TASK
Print every entry exactly as written and exclude all images.

········

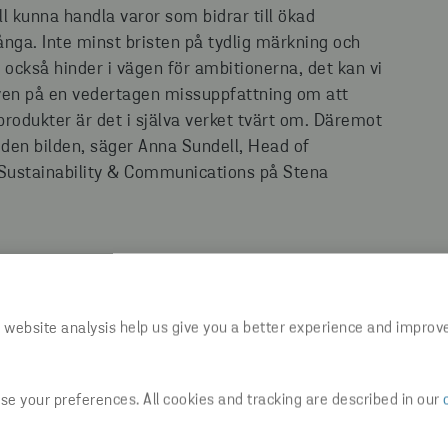
l kunna handla varor som bidrar till ökad
ånga. Inte minst bristen på tydlig märkning och
också hinder i vägen för ambitionerna, det kan vi
 även på en vedertagen missuppfattning om att
 produkter är det i själva verket tvärt om. Däremot
a den bilden, säger Anna Sundell, Head of
Sustainability & Communications på Stena
 website analysis help us give you a better experience and improv
n olika mycket. Bland konsumenter med en lägre
e your preferences. All cookies and tracking are described in our
r – har 27 procent köpt färre återvinningsbara
inkomst över 45 000 kronor i månaden är samma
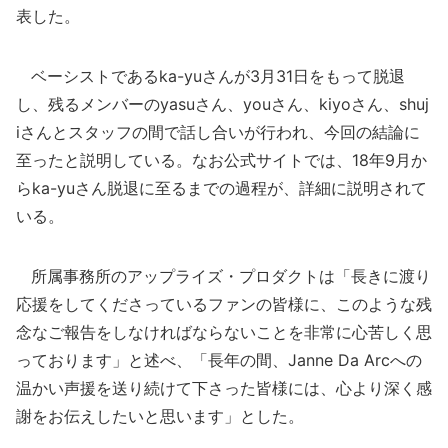
表した。
ベーシストであるka-yuさんが3月31日をもって脱退
し、残るメンバーのyasuさん、youさん、kiyoさん、shuj
iさんとスタッフの間で話し合いが行われ、今回の結論に
至ったと説明している。なお公式サイトでは、18年9月か
らka-yuさん脱退に至るまでの過程が、詳細に説明されて
いる。
所属事務所のアップライズ・プロダクトは「長きに渡り
応援をしてくださっているファンの皆様に、このような残
念なご報告をしなければならないことを非常に心苦しく思
っております」と述べ、「長年の間、Janne Da Arcへの
温かい声援を送り続けて下さった皆様には、心より深く感
謝をお伝えしたいと思います」とした。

········

SOLUTION FOR THIS EXERCISE
l kunna handla varor som bidrar till ökad
ånga. Inte minst bristen på tydlig märkning och
också hinder i vägen för ambitionerna, det kan vi
 även på en vedertagen missuppfattning om att
 produkter är det i själva verket tvärt om. Däremot
a den bilden, säger Anna Sundell, Head of
Sustainability & Communications på Stena
 website analysis help us give you a better experience and improv
n olika mycket. Bland konsumenter med en lägre
e your preferences. All cookies and tracking are described in our
r – har 27 procent köpt färre återvinningsbara
inkomst över 45 000 kronor i månaden är samma
表した。
ベーシストであるka-yuさんが3月31日をもって脱退
し、残るメンバーのyasuさん、youさん、kiyoさん、shuj
iさんとスタッフの間で話し合いが行われ、今回の結論に
至ったと説明している。なお公式サイトでは、18年9月か
らka-yuさん脱退に至るまでの過程が、詳細に説明されて
いる。
所属事務所のアップライズ・プロダクトは「長きに渡り
応援をしてくださっているファンの皆様に、このような残
念なご報告をしなければならないことを非常に心苦しく思
っております」と述べ、「長年の間、Janne Da Arcへの
温かい声援を送り続けて下さった皆様には、心より深く感
謝をお伝えしたいと思います」とした。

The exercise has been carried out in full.